Châtaigneraie : un modèle d’agroforesterie germe dans le Cantal
Des éleveurs du Sud-Cantal projettent de rénover et/ou implanter des châtaigniers pour diversifier à terme leur activité et leurs revenus en tirant partie d’un schéma d’agroforesterie.
Ne pas mettre tous ses œufs dans le même panier : une stratégie paysanne quelque peu sacrifiée sur l’autel de la spécialisation, des impératifs économiques et des politiques agricoles européennes. Mais qu’ont décidée de ré-embrasser des éleveurs de bovins au regard des menaces qui planent sur leurs marchés, Ceta et Mercosur en tête. Pas de nouvel atelier animal ni de transformation dans leur projet de diversification, mais la réintroduction d’une culture emblématique de la Châtaigneraie cantalienne : la castahna qui a servi des décennies durant de “pain du pauvre” et qui connaît aujourd’hui un renouveau porté par le plan de relance accompagné par la Région Aura, la com com éponyme(1) et la Chambre d’agriculture.
Investir pour l’avenir
C’est le cas de Benoît Théron, installé depuis janvier dernier, avec son père et son frère à Roannes-Saint-Mary avec un cheptel de 200 mères limousines. “Le but de mon installation, qui s’est faite sans apport foncier, c’était de limiter au maximum les travaux délégués en entreprise”, expose le jeune homme qui a exercé à la chambre d’agriculture de Corrèze puis comme acheteur chez Celia. Et qui s’est pris de passion pour ce petit fruit que son oncle cultive dans le Lot. Son projet : planter d’une part 1 ha de châtaigniers en traditionnel pour commercialiser en frais de gros fruits (sans doute de la bouche de Bétizac) et, en parallèle, 100 arbres conduits en agroforesterie afin d’augmenter le rendement des parcelles implantées. Un investissement pour l’avenir, explique le jeune homme, puisque ces châtaigniers n’entreront en production que dans une dizaine d’années. À ses côtés lors d’une formation sur la plantation et le suivi des châtaigniers organisée la semaine dernière à Saint-Contant par la Chambre d’agriculture (lire par ailleurs), Jacqueline Lacoste. Avec son mari Gilles, elle a pris les devants voilà huit ans, en plantant 80 pieds de variétés locales sous la forme d’alignements d’arbres espacés de quelque
25 mètres. Éleveurs laitiers en bio, ils ont eu à cœur de raviver une tradition locale mais leur choix est aussi aujourd’hui conforté par les vertus de cette agroforesterie : “On a de plus en plus de sécheresses, ces arbres permettent aux vaches d’être à l’ombre.” Mais l’agricultrice prévient : “Les premières années, à la plantation, ça prend du temps, il faut arroser, protéger les plants contre les cervidés, élaguer...”

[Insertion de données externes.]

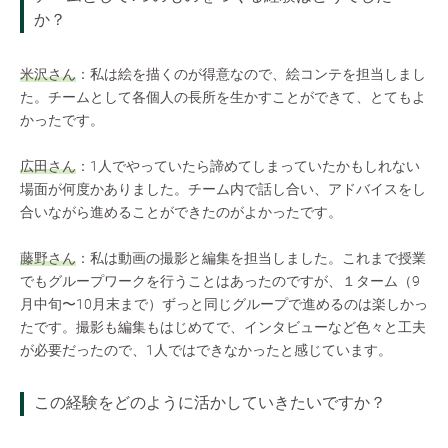
か？
米沢さん
：私は絵を描くのが得意なので、絵コンテを担当しまし
た。チームとして各個人の長所を生かすことができて、とてもよ
かったです。
広田さん
：1人でやっていたら諦めてしまっていたかもしれない
場面が何度かありました。チーム内で話し合い、アドバイスをし
合いながら進めることができたのがよかったです。
藤野さん
：私は動画の撮影と編集を担当しました。これまで授業
でもグループワークを行うことはあったのですが、１ターム（9
月中旬〜10月末まで）ずっと同じグループで進めるのは楽しかっ
たです。撮影も編集もはじめてで、インタビューなど色々と工夫
が必要だったので、1人ではできなかったと感じています。
この経験をどのように活かしていきたいですか？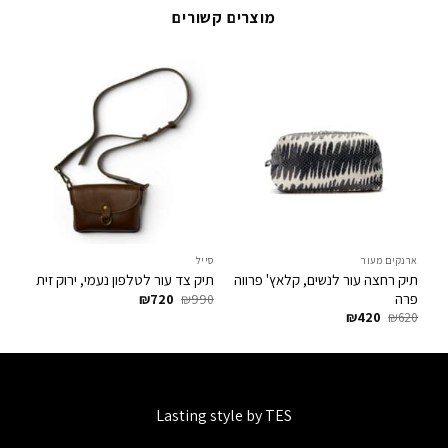
מוצרים קשורים
ארנקים מעור
סייל
אר
תיק רחצה עור לנשים, קלאץ' פרווה
תיק צד עור לטלפון נעמי, ירוק זית
תי
פרה
המחיר
המחיר
20
₪
720
₪
990
המקורי
הנוכחי
המחיר
המחיר
₪
420
₪
620
היה:
הוא:
המקורי
הנוכחי
₪720.
₪990.
היה:
הוא:
₪420.
₪620.
Lasting style by TES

Pour d’autres, c’est plus un attachement patrimonial et la passion qui les poussent à se lancer, comme Romain Laveissière, qui, avec ses parents éleveurs laitiers à Cassaniouze, a implanté un demi-hectare pour venir en relais des châtaigniers multicentenaires. “On a toujours eu des châtaigniers et déjà fait des greffes à notre petite échelle. Cette plantation reste modeste, sans vocation économique pour l’instant. Déjà, si ça rembourse l’investissement (compter 20 € par arbre), ce sera bien !” , déclare le jeune conseiller dans une coopérative.
Ombre et pièges à carbone
Cheville ouvrière de ce programme de relance à la chambre d’agriculture du Cantal, Laurence Bruel estime qu’il y a clairement un modèle d’agroforesterie à inventer en Châtaigneraie alliant sur une même parcelle pâturage et châtaigniers. “Jusqu’à présent, on était un peu écartelés entre un modèle castanéicole “intensif” type Sud-Ouest et un modèle très traditionnel comme celui pratiqué en Ardèche. Ici, on a essentiellement des éleveurs et il faut vraiment conserver l’utilisation du sol pour les animaux tout en mettant des arbres en production sachant qu’au-delà de l’ombre, d’une pousse d’herbe favorisée sous les arbres, ces derniers sont de sacrés pièges à carbone !”, fait valoir la conseillère.
(1) Com com de Châtaigneraie cantalienne.